The results compare the environmental impacts from cradle to grave of a conventional shoe and T-shirt with more sustainable alternatives and illustrate how a sustainable approach to production reduces the impact on the environment by a third compared to conventional products. The analysis focused on the environmental impacts caused by greenhouse gas (GHG) emissions, waste and air pollution, as well as the use of natural resources such as water and land along the entire value chain from the generation of raw materials and production processes to the consumer phase when customers use, wash, dry, iron and finally dispose of the products.

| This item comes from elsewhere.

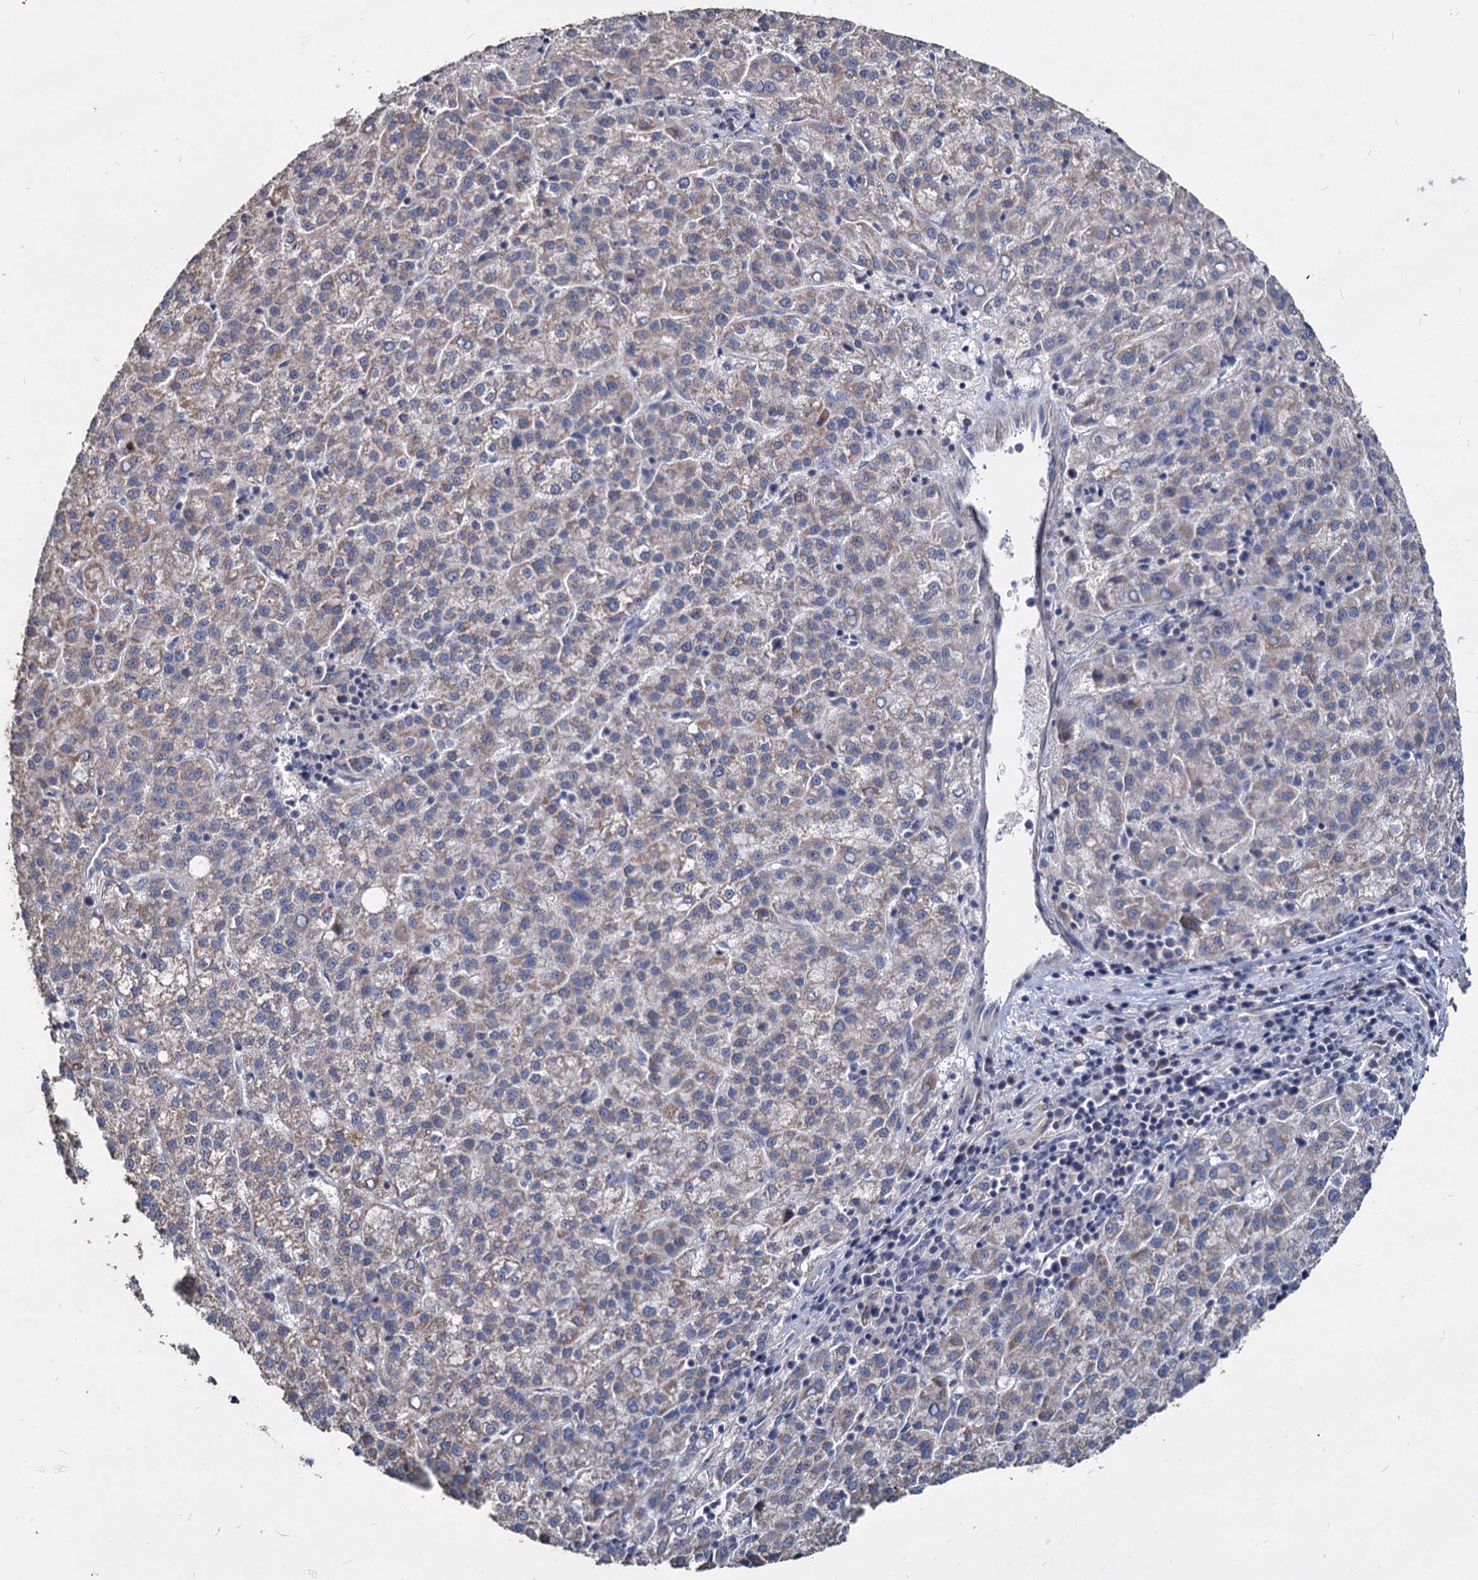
{"staining": {"intensity": "weak", "quantity": "25%-75%", "location": "cytoplasmic/membranous"}, "tissue": "liver cancer", "cell_type": "Tumor cells", "image_type": "cancer", "snomed": [{"axis": "morphology", "description": "Carcinoma, Hepatocellular, NOS"}, {"axis": "topography", "description": "Liver"}], "caption": "Immunohistochemistry (DAB) staining of hepatocellular carcinoma (liver) displays weak cytoplasmic/membranous protein staining in about 25%-75% of tumor cells. (Stains: DAB in brown, nuclei in blue, Microscopy: brightfield microscopy at high magnification).", "gene": "DEPDC4", "patient": {"sex": "female", "age": 58}}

What good is such a measurement for? On one hand it brings into sharp focus the debates over commodity pricing, natural resource security and supply. It also challenges conventional business thinking – and consumers’ views – on how we measure and monitor the embedded environmental value and impacts of what we buy. On the other hand, natural resource scarcity and pricing is no longer an academic debate, it is an issue for every business and consumer. Measuring and pricing the impacts is the first step to understanding what we need to do to live within the constraints of our planet. It puts consumer and business buying decisions on the front line of the environmental and resource scarcity debates.
Are consumers willing to pay a significant premium for sustainable goods? I think not. However, when the prices and quality are similar, one may assume that the more sustainable product will fly off the shelf before the others.